> _Records for this exercise_
=-=-=

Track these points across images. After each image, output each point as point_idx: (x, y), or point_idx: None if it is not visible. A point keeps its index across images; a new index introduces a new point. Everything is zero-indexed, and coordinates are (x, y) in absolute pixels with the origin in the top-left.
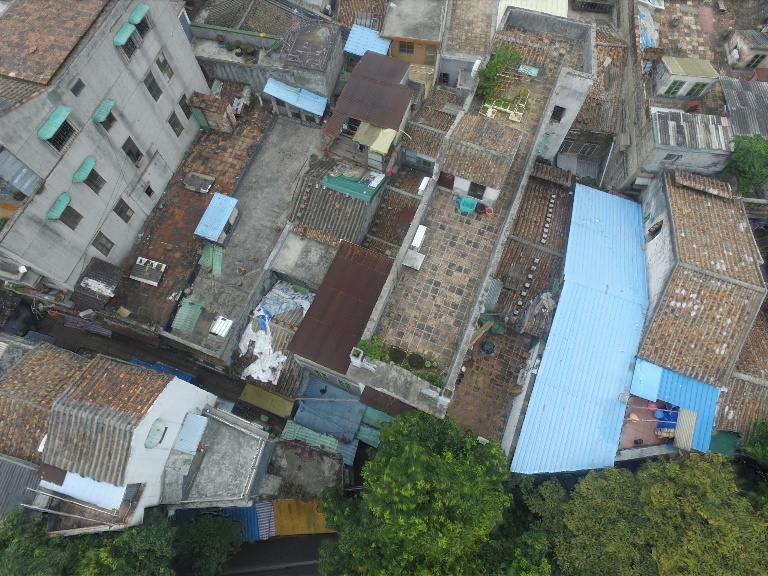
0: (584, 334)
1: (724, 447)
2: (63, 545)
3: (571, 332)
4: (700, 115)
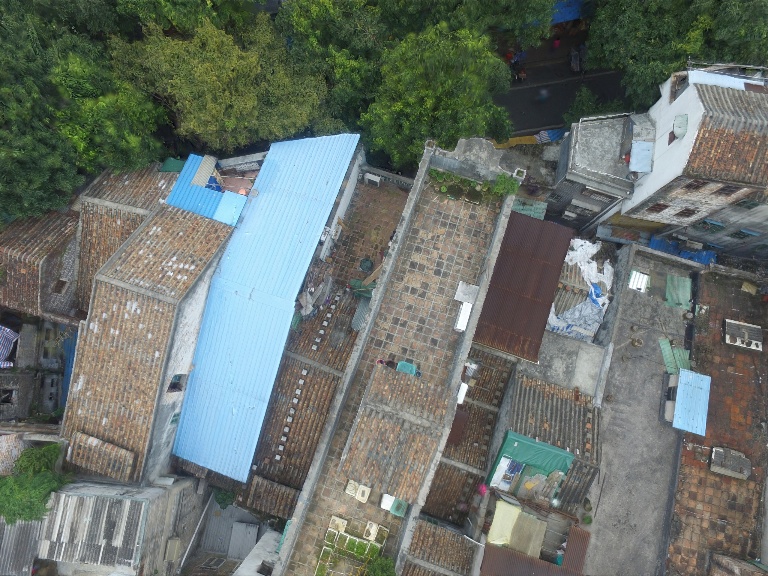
0: (282, 248)
1: (173, 164)
2: (719, 59)
3: (294, 250)
4: (74, 560)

=-=-=

> _To be done_
Revise the material above by changing "top-left" to "upper-left" and leaving all other text as it is. Omit the pictures from your answer.

> _Task result_
Track these points across images. After each image, output each point as point_idx: (x, y), or point_idx: None if it is not visible. A point keeps its index across images; a new index introduces a new point. Everything is zero-indexed, and coordinates are (x, y) in absolute pixels with the origin in the upper-left.
0: (584, 334)
1: (724, 447)
2: (63, 545)
3: (571, 332)
4: (700, 115)
0: (282, 248)
1: (173, 164)
2: (719, 59)
3: (294, 250)
4: (74, 560)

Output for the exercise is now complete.